The loyalty came from his parents and youth coaches, like former York Mayor Charlie Robertson, and his earliest, toughest days as a head coach at Temple. His most trusted players from those early years are his assistants now.
His big risk- big reward attitude in coaching, in part, comes from waiting 30 years to finally become an NFL head coach.
“That’s how I live life,” Bruce Arians said this past week. “So many people are afraid to throw their hat in the ring and try because they’re afraid of failure.”
The “family” just seems to grow and expand through the years.

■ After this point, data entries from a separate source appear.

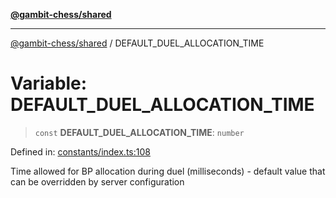 [**@gambit-chess/shared**](../README.md)

***

[@gambit-chess/shared](../globals.md) / DEFAULT\_DUEL\_ALLOCATION\_TIME

# Variable: DEFAULT\_DUEL\_ALLOCATION\_TIME

> `const` **DEFAULT\_DUEL\_ALLOCATION\_TIME**: `number`

Defined in: [constants/index.ts:108](https://github.com/cango91/gambit-chess/blob/d79bd73a9b1359341cbe89b368f1eb5b66a60564/shared/src/constants/index.ts#L108)

Time allowed for BP allocation during duel (milliseconds) - default value that can be overridden by server configuration
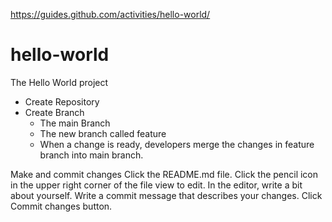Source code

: 
https://guides.github.com/activities/hello-world/

# hello-world
The Hello World project

- Create Repository
- Create Branch
  - The main Branch
  - The new branch called feature
  - When a change is ready, developers merge the changes in feature branch into main branch.

Make and commit changes
Click the README.md file.
Click the  pencil icon in the upper right corner of the file view to edit.
In the editor, write a bit about yourself.
Write a commit message that describes your changes.
Click Commit changes button.

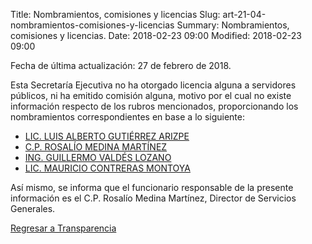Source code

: Title: Nombramientos, comisiones y licencias
Slug: art-21-04-nombramientos-comisiones-y-licencias
Summary: Nombramientos, comisiones y licencias.
Date: 2018-02-23 09:00
Modified: 2018-02-23 09:00


Fecha de última actualización: 27 de febrero de 2018.

Esta Secretaría Ejecutiva no ha otorgado licencia alguna a servidores
públicos, ni ha emitido comisión alguna, motivo por el cual no existe
información respecto de los rubros mencionados, proporcionando los
nombramientos correspondientes en base a lo siguiente:

* [LIC. LUIS ALBERTO GUTIÉRREZ ARIZPE](/transparencia/art-21-04-nombramientos-comisiones-y-licencias/nombramiento-diagnostico-y-politicas-publicas.pdf)
* [C.P. ROSALÍO MEDINA MARTÍNEZ](/transparencia/art-21-04-nombramientos-comisiones-y-licencias/nombramiento-servicios-generales.pdf)
* [ING. GUILLERMO VALDÉS LOZANO](/transparencia/art-21-04-nombramientos-comisiones-y-licencias/nombramiento-sistemas-de-informacion.pdf)
* [LIC. MAURICIO CONTRERAS MONTOYA](/transparencia/art-21-04-nombramientos-comisiones-y-licencias/nombramiento-asuntos-juridicos.pdf)

Así mismo, se informa que el funcionario responsable de la presente
información es el C.P. Rosalío Medina Martínez, Director de Servicios
Generales.


[Regresar a Transparencia]({filename}/transparencia/transparencia.md)
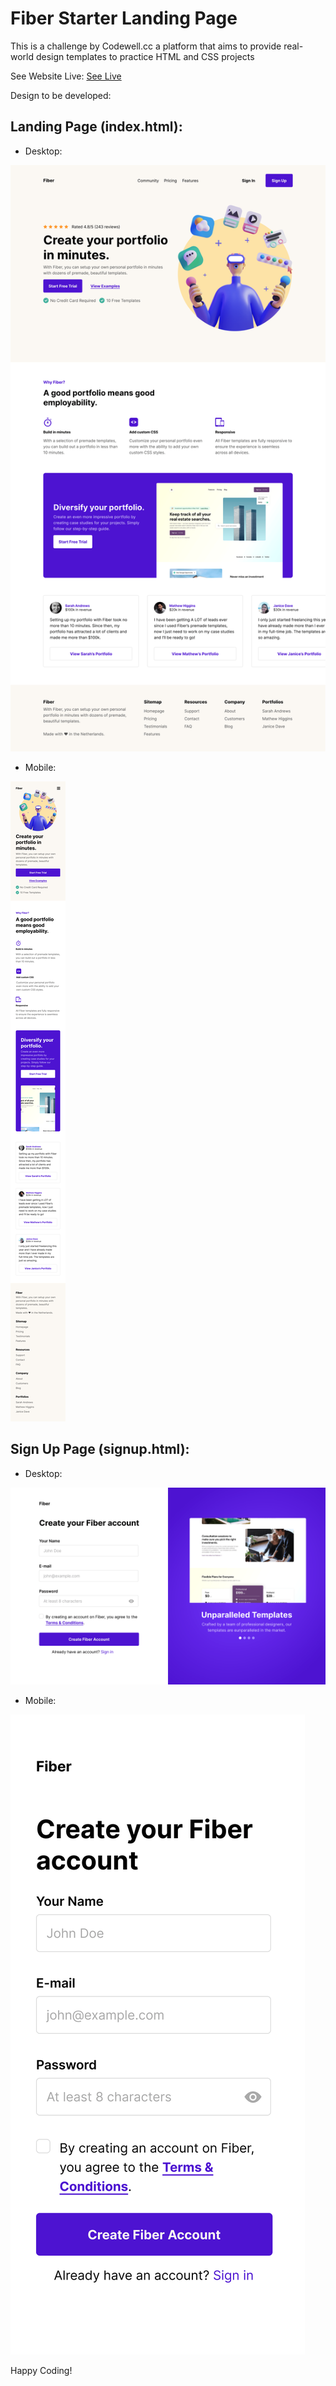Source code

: # Fiber Starter Landing Page

This is a challenge by Codewell.cc a platform that aims to provide real-world design templates to practice HTML and CSS projects


See Website Live: [See Live](https://lahmar.me/fiber-starter/)


Design to be developed:

## Landing Page (index.html):

- Desktop:

![Alt text](./design/landing-page-desktop-view.png "desktop image")

- Mobile:

![Alt text](./design/landing-page-mobile-view.png "mobile image")

## Sign Up Page (signup.html):

- Desktop:

![Alt text](./design/sign-up-page-desktop-view.png "desktop signup image")

- Mobile:

![Alt text](./design/sign-up-page-mobile-view.png "mobile signup image")


Happy Coding!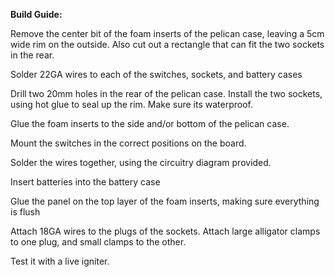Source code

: **Build Guide:**

Remove the center bit of the foam inserts of the pelican case, leaving a 5cm wide rim on the outside. Also cut out a rectangle that can fit the two sockets in the rear.

Solder 22GA wires to each of the switches, sockets, and battery cases

Drill two 20mm holes in the rear of the pelican case. Install the two sockets, using hot glue to seal up the rim. Make sure its waterproof. 

Glue the foam inserts to the side and/or bottom of the pelican case. 

Mount the switches in the correct positions on the board.

Solder the wires together, using the circuitry diagram provided. 

Insert batteries into the battery case

Glue the panel on the top layer of the foam inserts, making sure everything is flush

Attach 18GA wires to the plugs of the sockets. Attach large alligator clamps to one plug, and small clamps to the other. 

Test it with a live igniter. 
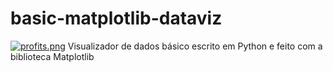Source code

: # basic-matplotlib-dataviz
[![profits.png](https://i.postimg.cc/nzPb173H/profits.png)](https://postimg.cc/XGdzjZMh)
Visualizador de dados básico escrito em Python e feito com a biblioteca Matplotlib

Now, at least 50 to 75 relatives and close friends will be traveling to the Super Bowl from Arizona and Pittsburgh and York County, and about every place in between.
Guiding Buccaneers, family through COVID- 19 pandemic
Just as Bruce Arians deftly led the Bucs’ through a near spotless COVID- 19 record during the season, his wife, Christine, said she has hammered home safety guidelines to everyone making the trip.
Bruce Arians made sure his mother and her in- home caregiver would be traveling with the closest family members on a private plane.
Chris Arians’ large York County family will be thrown into the mix, too, as always.
Certainly, the head coach won’t get as much time with them as he’d like in this celebration, win or lose, because of the game duties.
But having them around means everything to end what he’s called his most enjoyable coaching season in more than four decades.
He’s reportedly healthy from the cancer scares and back problems. He’s more relaxed by delegating coaching duties more than ever, like finally not calling his own plays. His staff is the NFL’s most diverse in all means with four Black coaching coordinators, 82year- old sage Tom Moore and two female assistants.
“I think players need to have a lot of different voices, input from a lot of different minds,” Arians said. “Not everyone thinks alike, but all ideas are welcome.
“Not having gotten opportunities ( easily) and giving opportunities, for me, go hand- in- hand.”
It’s as if he’s somehow found a coaching rebirth when least expected, and he’s not about to give that up now, win or lose on Sunday.
“Why would he stop? He has to compete all the time,” his wife said with a laugh. “He’s never going to get better at golf.”